# Using MacBook Pro as DAW Machine...Will It Overheat and Crumble Over Time?



## Prockamanisc (Apr 5, 2018)

I'm using a MBP with Touchbar as my Master (running Cubase with a lot of stuff going on), and I've connected it to a PC Slave. The fan is constantly running, and I'm wondering if it would eventually overheat or degrade over time. 

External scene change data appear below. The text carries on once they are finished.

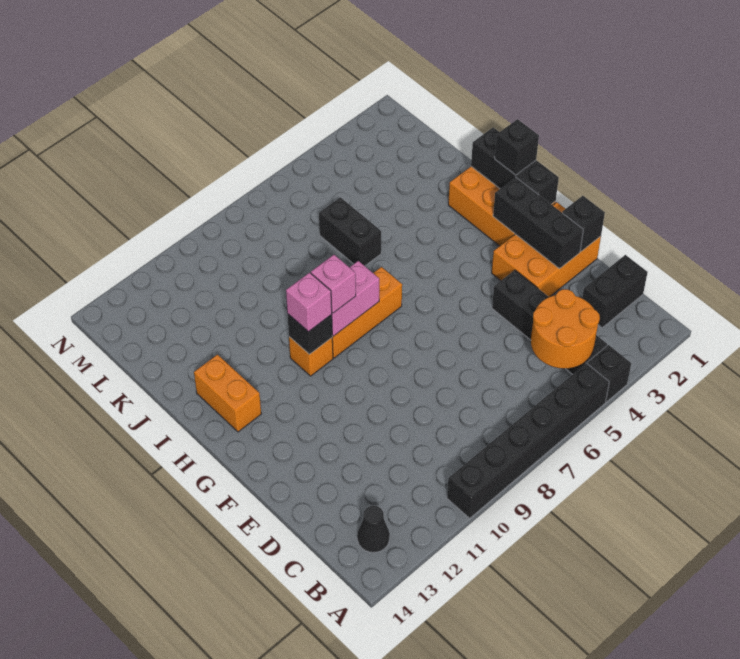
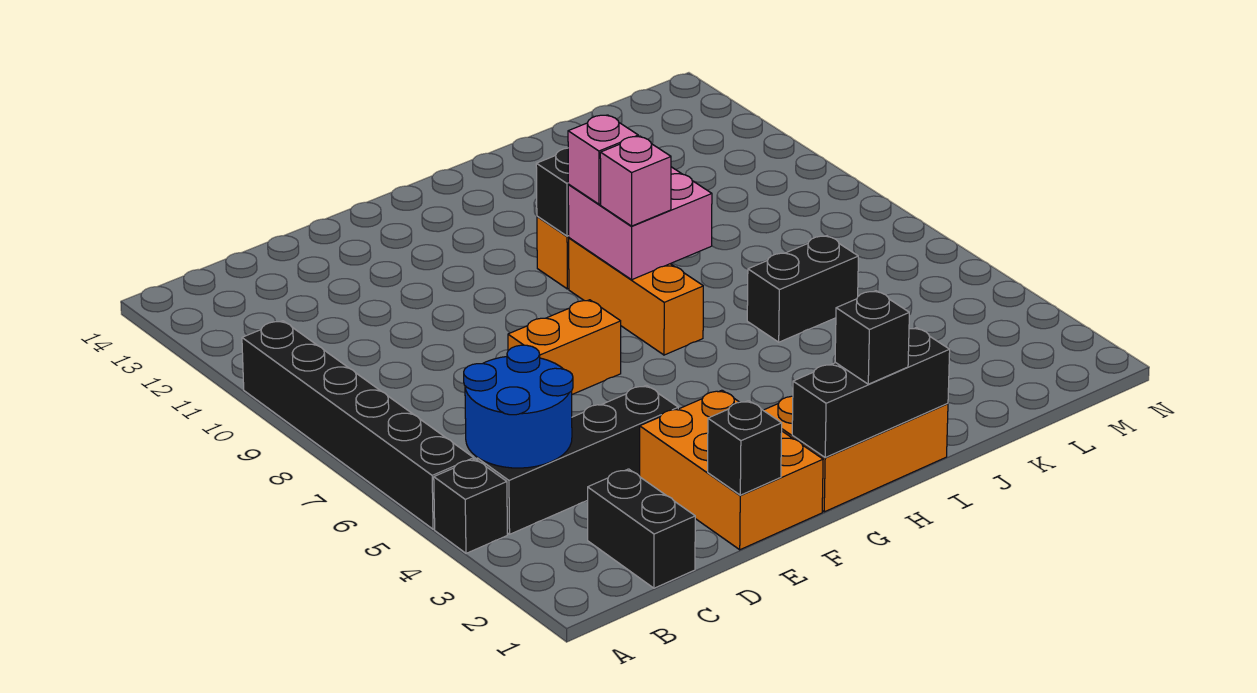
orange round brick B4:C5 level 2 -> blue round brick B4:C5 level 2
black cone B13 level 1 -> none
black brick E2:G2 level 2 -> none
pink brick H8:H9 level 2 -> pink brick H8:I9 level 2
pink brick H10 level 3 -> pink brick H8 level 3
orange brick H13:I13 level 1 -> orange brick E7:F7 level 1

I'm trying to make this machine last, since my last 2 MacBook Pros had graphics card issues and died wayyyy too prematurely.


----------



## KEM (Apr 5, 2018)

I use a completely maxed out 2015 MacBook Pro for everything and it works just fine, sometimes the fans will run but it’s never for that long and it’s never actually gotten hot. And just for reference all of my projects will have around 80-100 tracks with midi, multiple effects, automation, etc. so it definitely gets run through it’s paces, but it always holds up and never fails. And if you have a slave to take some of the workload off, and a newer MBP than me I think you’ll be fine.


----------



## Jdiggity1 (Apr 5, 2018)

My 2011 max spec mbp has had 2 logic board replacements, due to overheating and a design flaw with the gpu.
I cant trust mine for intensive work anymore ufortunately.


----------



## Prockamanisc (Apr 5, 2018)

That's my biggest fear. I want to avoid overheating at all costs. My last one was a 2010, which, like the 2011 model, had a flaw with the GPU.


----------



## chimuelo (Apr 10, 2018)

Well the newest Intel Mobile CPUs are fantastic Audio Chips.
6 Cores, 64GBs, 30 x PCI Lanes, Optanes fast loading technology, etc.

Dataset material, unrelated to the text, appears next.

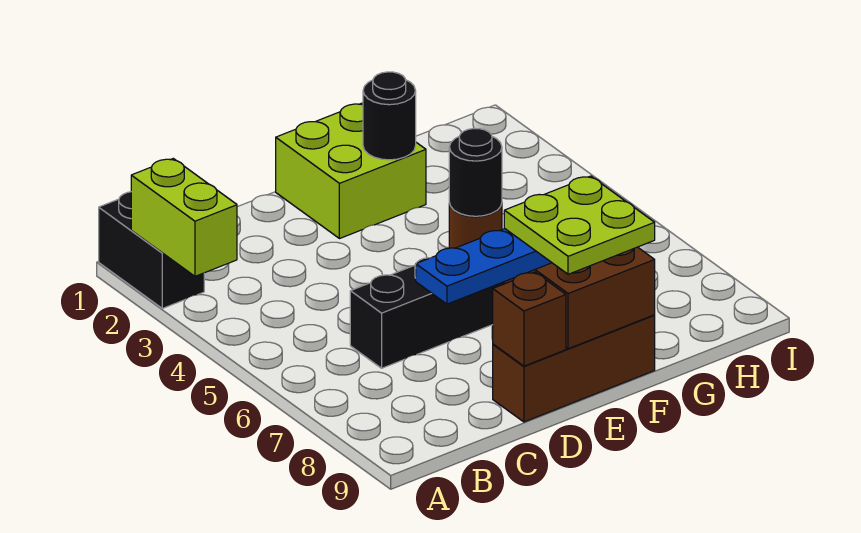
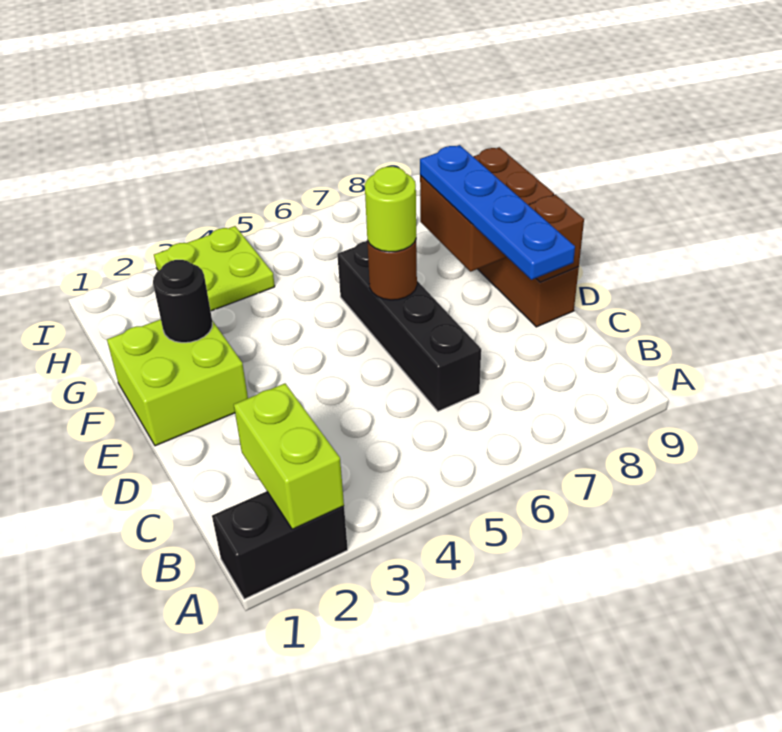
lime brick A2:A3 level 2 -> lime brick A2:B2 level 2
black round brick E6 level 3 -> lime round brick E6 level 3
lime plate E8:F9 level 4 -> lime plate H3:I4 level 1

I’m getting the new Xeon E HEDT Desktop when they become available.
I’m already salivating my next 1U build and Supermicro has come through for me.
Notice the DIMMs are perpendicular for front to back airflow.
But odd that they realease the mobile versions first.
I’m quite sure Apple will be using the 6 Core variant seen below.

Keep in mind they don’t advertise the eDRAM very much. It’s attached to the system or to onboard GFX. It’s been enhanced so this 128MBs of RAM can be assigned as extra CPU Cache for Audio.
I have the original Crystal Well/ Iris GFX i7 5775C CPU.
It’s a fantastic Audio CPU.
I can get extreme voice counts and never get any dropouts or cracklings at ridiculous latency and buffer size settings.

Read a little bit here.

https://www.anandtech.com/show/1260...on-mobile-iris-plus-desktop-chipsets-and-vpro

Here’s why I know an even more powerful HEDT Desktop is going to available.

https://www.supermicro.com/products/motherboard/X11/X11SCZ-Q.cfm






These 6 Core Xeons are going to be the best Audio CPU ever made IMHO.
Look at the TDP. That’s pretty groundbreaking considering the 30 lanes, and Optane M.2 capabilities.

Don’t forget to thank AMD...


----------



## Jeremy Spencer (Apr 12, 2018)

I've been using a 2013 MBP (since new) as the master; never had an issue. I also have it on an inexpensive cooling mat, which I turn on when the MB starts getting warm....but that's typically only when scoring to picture with a lot of tracks playing back.


----------